Aim of the task:
When you transcribe the lines below, keep every word the same and leave the pictures behind.

Data extract:

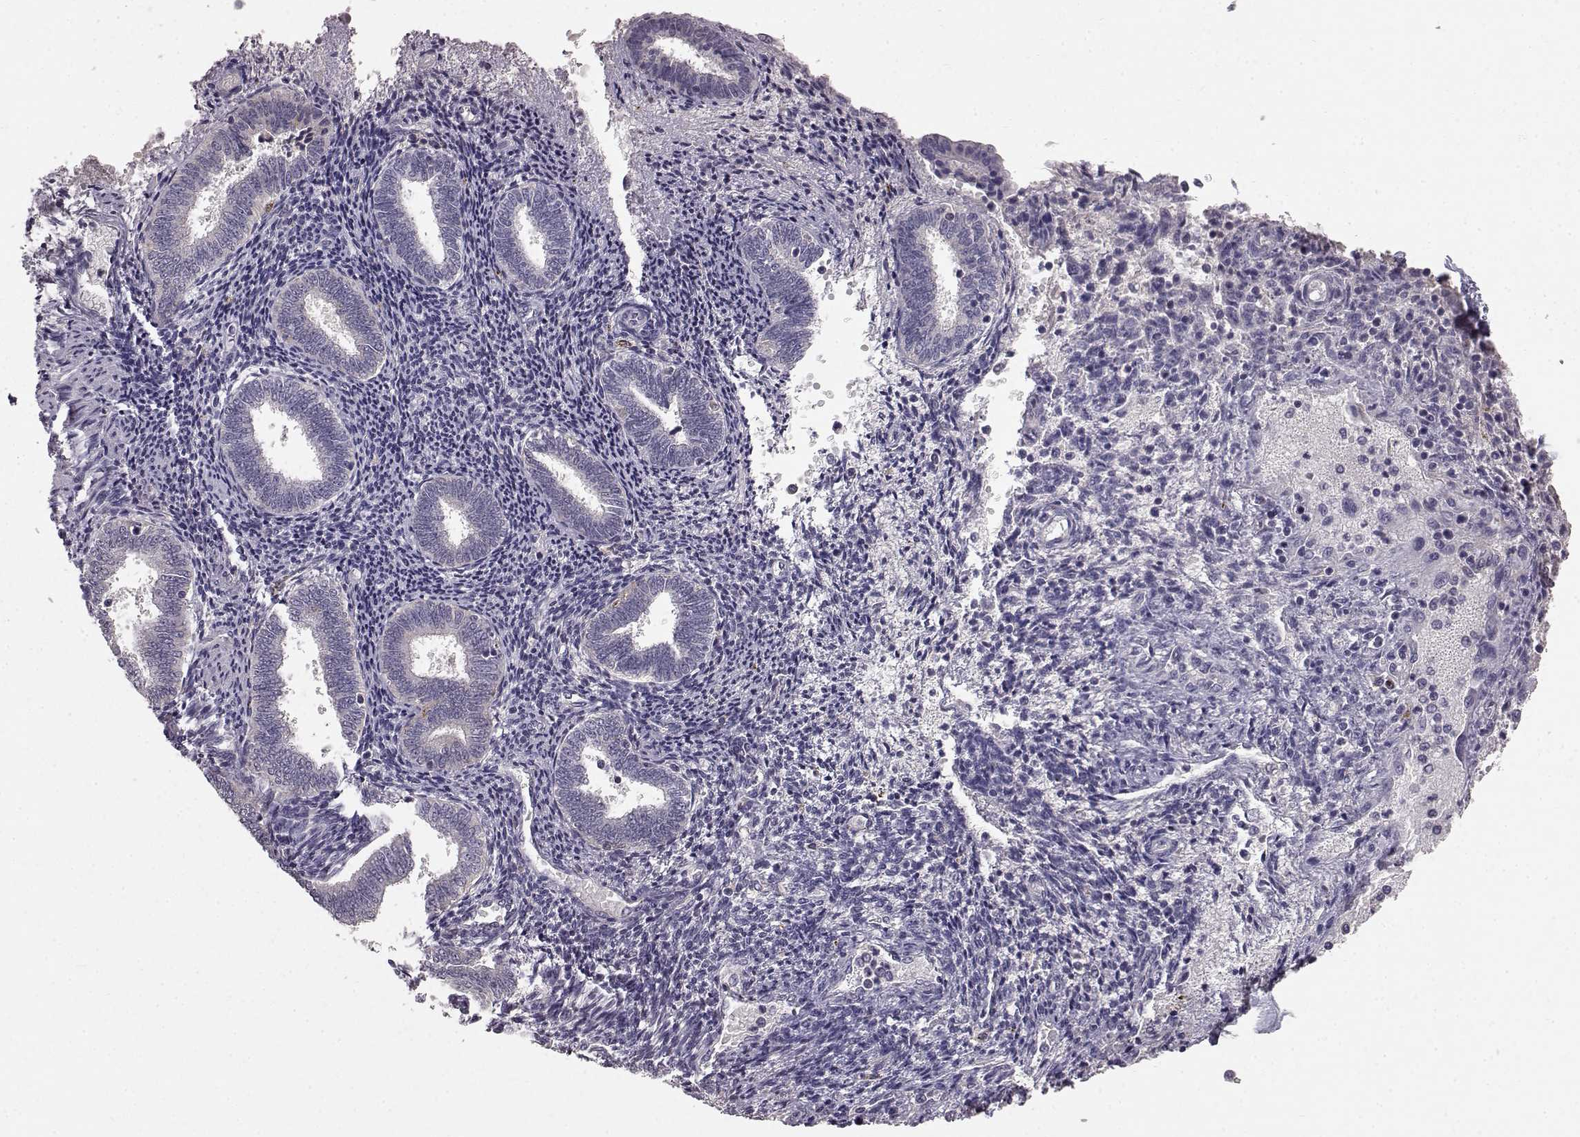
{"staining": {"intensity": "negative", "quantity": "none", "location": "none"}, "tissue": "endometrium", "cell_type": "Cells in endometrial stroma", "image_type": "normal", "snomed": [{"axis": "morphology", "description": "Normal tissue, NOS"}, {"axis": "topography", "description": "Endometrium"}], "caption": "Human endometrium stained for a protein using IHC demonstrates no expression in cells in endometrial stroma.", "gene": "CCNF", "patient": {"sex": "female", "age": 42}}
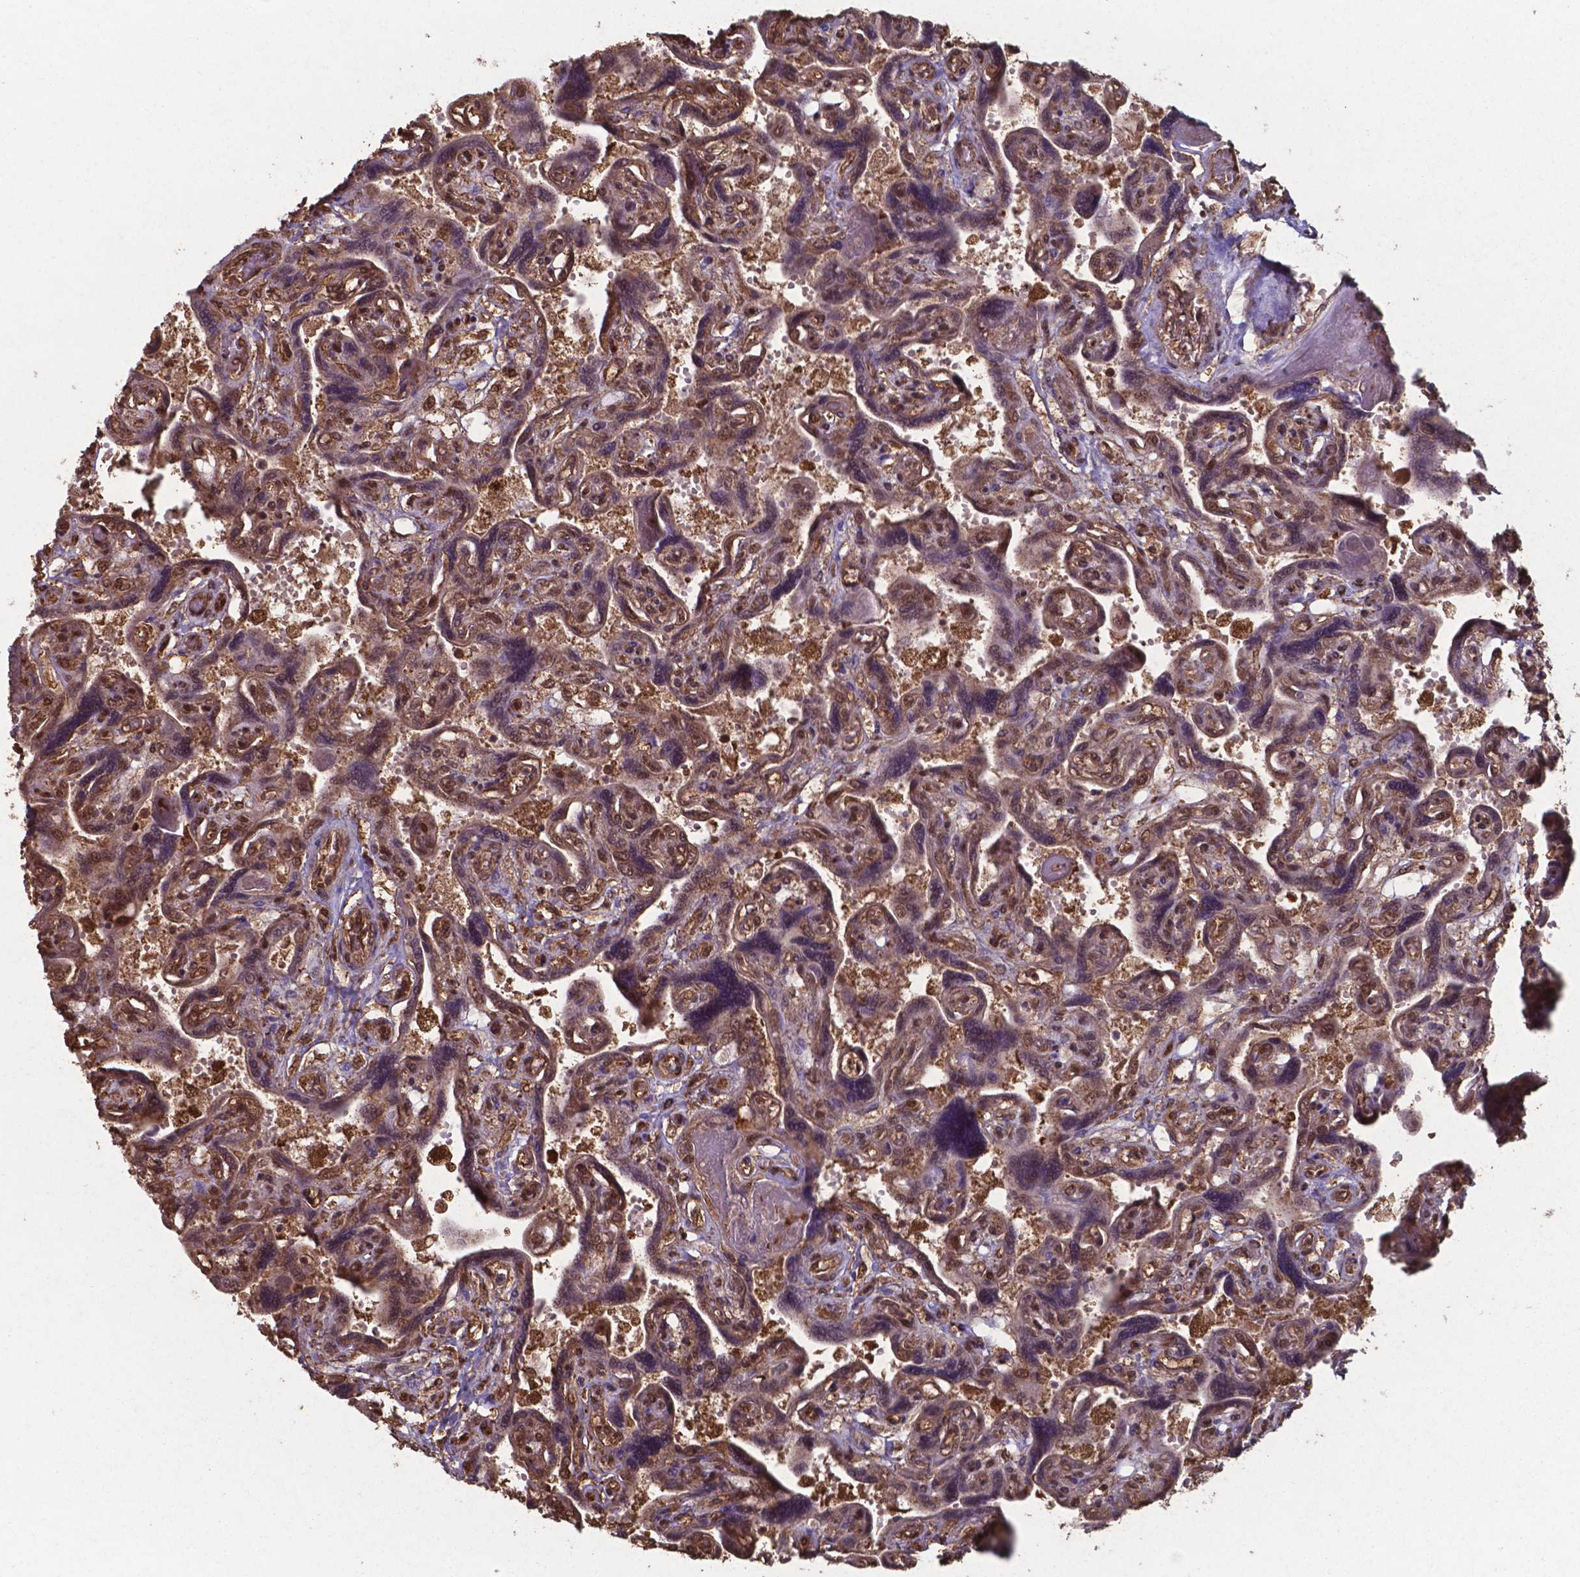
{"staining": {"intensity": "moderate", "quantity": ">75%", "location": "cytoplasmic/membranous,nuclear"}, "tissue": "placenta", "cell_type": "Decidual cells", "image_type": "normal", "snomed": [{"axis": "morphology", "description": "Normal tissue, NOS"}, {"axis": "topography", "description": "Placenta"}], "caption": "A medium amount of moderate cytoplasmic/membranous,nuclear expression is present in approximately >75% of decidual cells in benign placenta. (Stains: DAB (3,3'-diaminobenzidine) in brown, nuclei in blue, Microscopy: brightfield microscopy at high magnification).", "gene": "CHP2", "patient": {"sex": "female", "age": 32}}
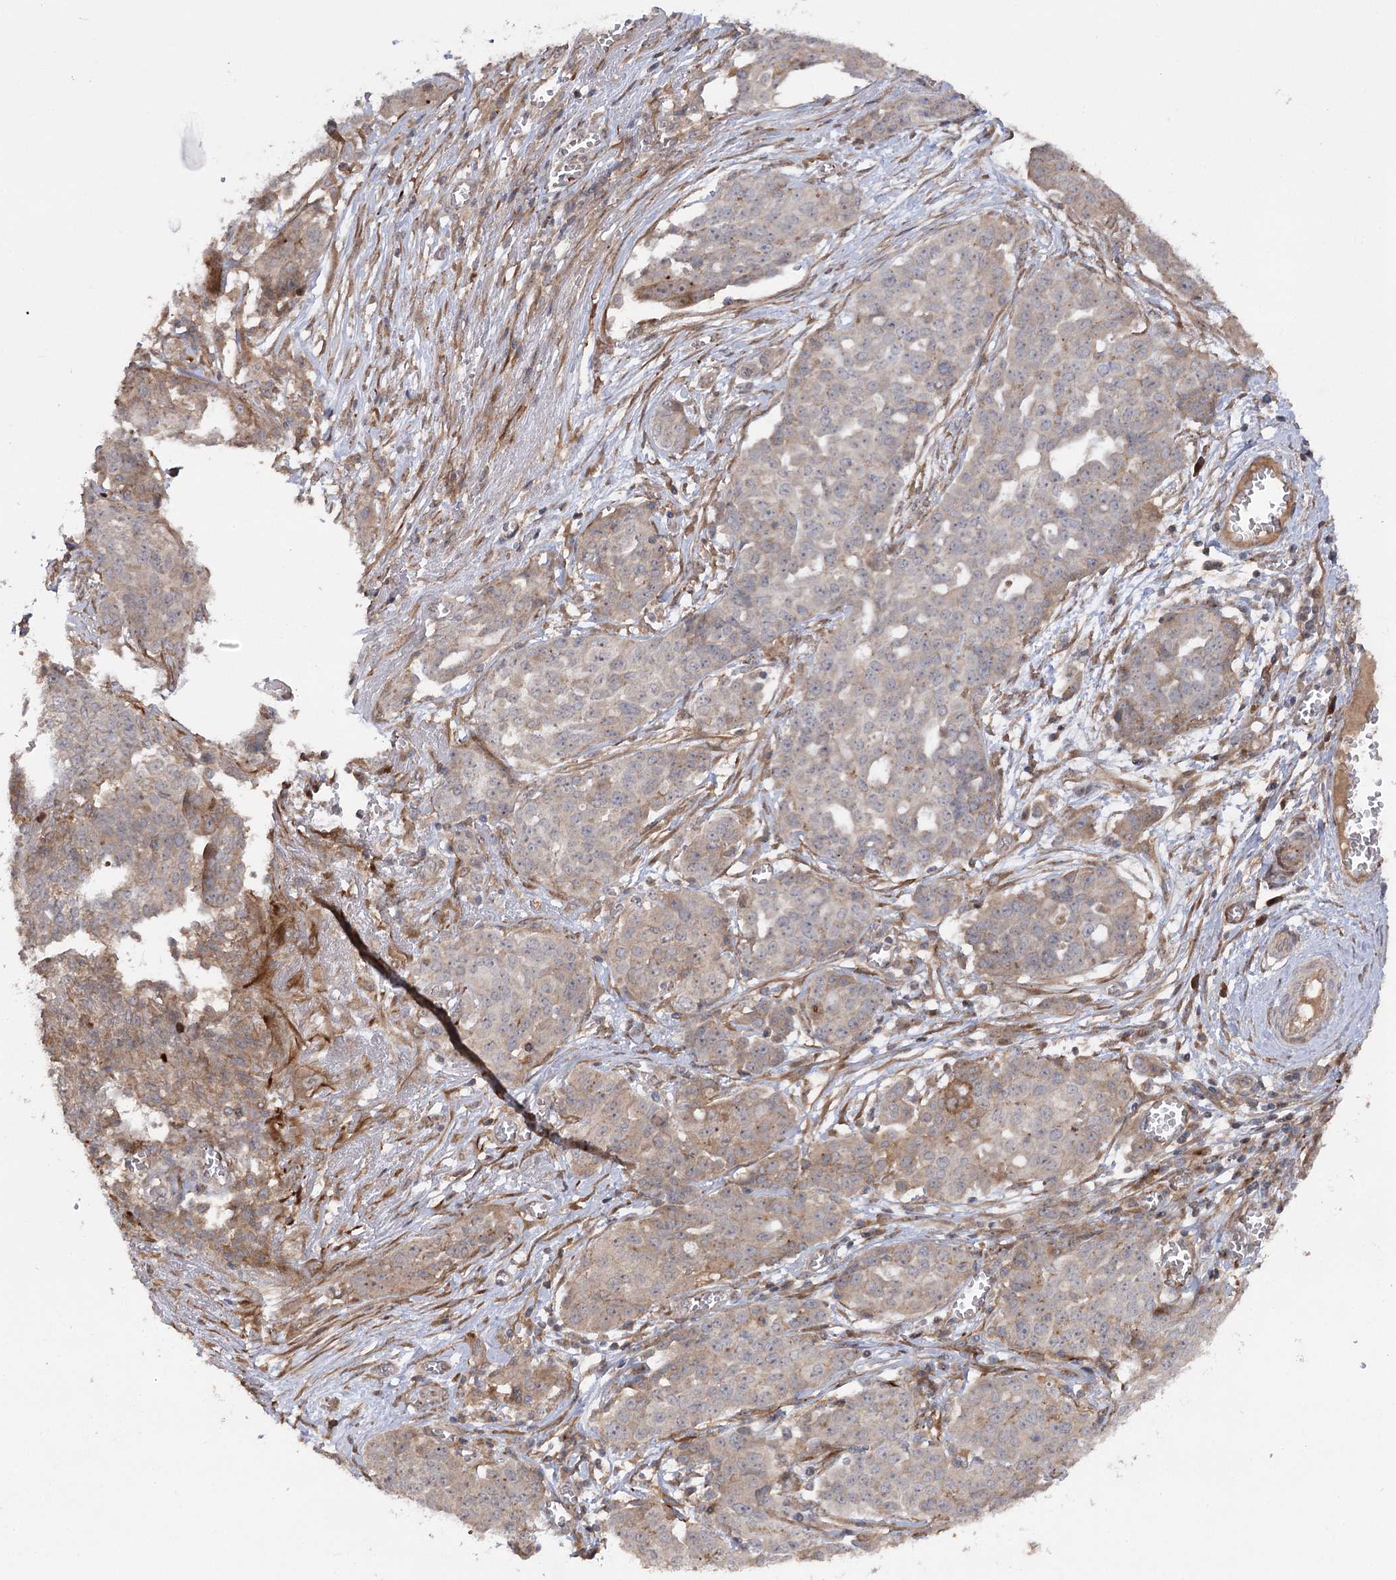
{"staining": {"intensity": "weak", "quantity": "25%-75%", "location": "cytoplasmic/membranous"}, "tissue": "ovarian cancer", "cell_type": "Tumor cells", "image_type": "cancer", "snomed": [{"axis": "morphology", "description": "Cystadenocarcinoma, serous, NOS"}, {"axis": "topography", "description": "Soft tissue"}, {"axis": "topography", "description": "Ovary"}], "caption": "Tumor cells demonstrate low levels of weak cytoplasmic/membranous staining in approximately 25%-75% of cells in ovarian cancer (serous cystadenocarcinoma).", "gene": "KCNN2", "patient": {"sex": "female", "age": 57}}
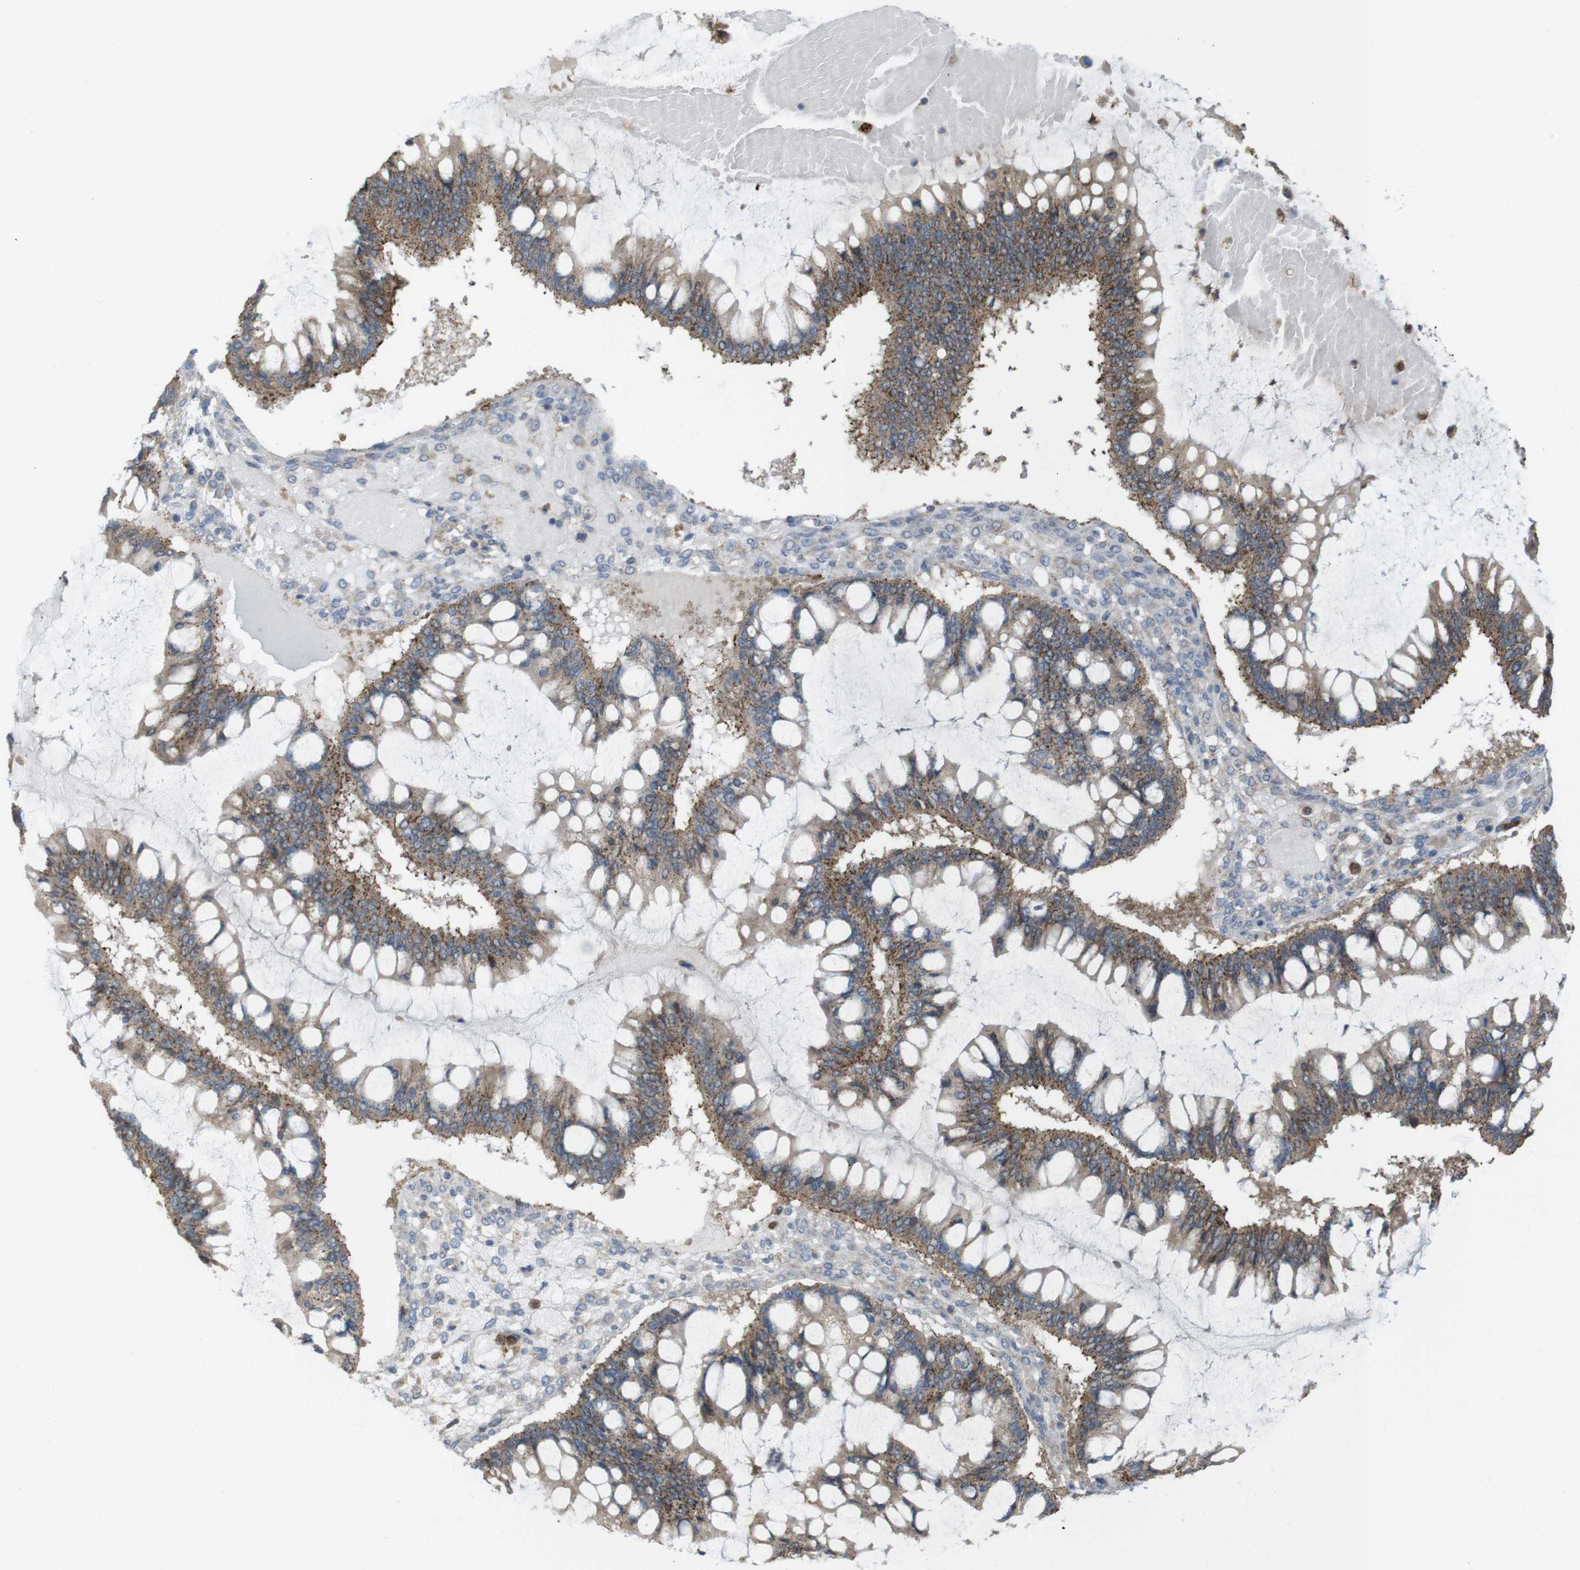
{"staining": {"intensity": "moderate", "quantity": ">75%", "location": "cytoplasmic/membranous"}, "tissue": "ovarian cancer", "cell_type": "Tumor cells", "image_type": "cancer", "snomed": [{"axis": "morphology", "description": "Cystadenocarcinoma, mucinous, NOS"}, {"axis": "topography", "description": "Ovary"}], "caption": "Immunohistochemical staining of ovarian cancer reveals medium levels of moderate cytoplasmic/membranous protein expression in about >75% of tumor cells. The staining was performed using DAB to visualize the protein expression in brown, while the nuclei were stained in blue with hematoxylin (Magnification: 20x).", "gene": "PRKCD", "patient": {"sex": "female", "age": 73}}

Output:
{"staining": {"intensity": "negative", "quantity": "none", "location": "none"}, "tissue": "endometrium", "cell_type": "Cells in endometrial stroma", "image_type": "normal", "snomed": [{"axis": "morphology", "description": "Normal tissue, NOS"}, {"axis": "topography", "description": "Endometrium"}], "caption": "Human endometrium stained for a protein using IHC demonstrates no expression in cells in endometrial stroma.", "gene": "CCNF", "patient": {"sex": "female", "age": 42}}
{"staining": {"intensity": "moderate", "quantity": ">75%", "location": "cytoplasmic/membranous,nuclear"}, "tissue": "placenta", "cell_type": "Decidual cells", "image_type": "normal", "snomed": [{"axis": "morphology", "description": "Normal tissue, NOS"}, {"axis": "topography", "description": "Placenta"}], "caption": "A medium amount of moderate cytoplasmic/membranous,nuclear expression is present in approximately >75% of decidual cells in benign placenta. (Stains: DAB (3,3'-diaminobenzidine) in brown, nuclei in blue, Microscopy: brightfield microscopy at high magnification).", "gene": "CHP2", "patient": {"sex": "female", "age": 32}}
{"staining": {"intensity": "weak", "quantity": "25%-75%", "location": "cytoplasmic/membranous"}, "tissue": "ovarian cancer", "cell_type": "Tumor cells", "image_type": "cancer", "snomed": [{"axis": "morphology", "description": "Cystadenocarcinoma, serous, NOS"}, {"axis": "topography", "description": "Soft tissue"}, {"axis": "topography", "description": "Ovary"}], "caption": "Tumor cells demonstrate low levels of weak cytoplasmic/membranous staining in approximately 25%-75% of cells in ovarian cancer (serous cystadenocarcinoma).", "gene": "KCNN2", "patient": {"sex": "female", "age": 57}}
{"staining": {"intensity": "moderate", "quantity": ">75%", "location": "cytoplasmic/membranous"}, "tissue": "ovarian cancer", "cell_type": "Tumor cells", "image_type": "cancer", "snomed": [{"axis": "morphology", "description": "Cystadenocarcinoma, mucinous, NOS"}, {"axis": "topography", "description": "Ovary"}], "caption": "Immunohistochemical staining of ovarian cancer reveals medium levels of moderate cytoplasmic/membranous protein expression in about >75% of tumor cells. The staining was performed using DAB to visualize the protein expression in brown, while the nuclei were stained in blue with hematoxylin (Magnification: 20x).", "gene": "PRKCD", "patient": {"sex": "female", "age": 73}}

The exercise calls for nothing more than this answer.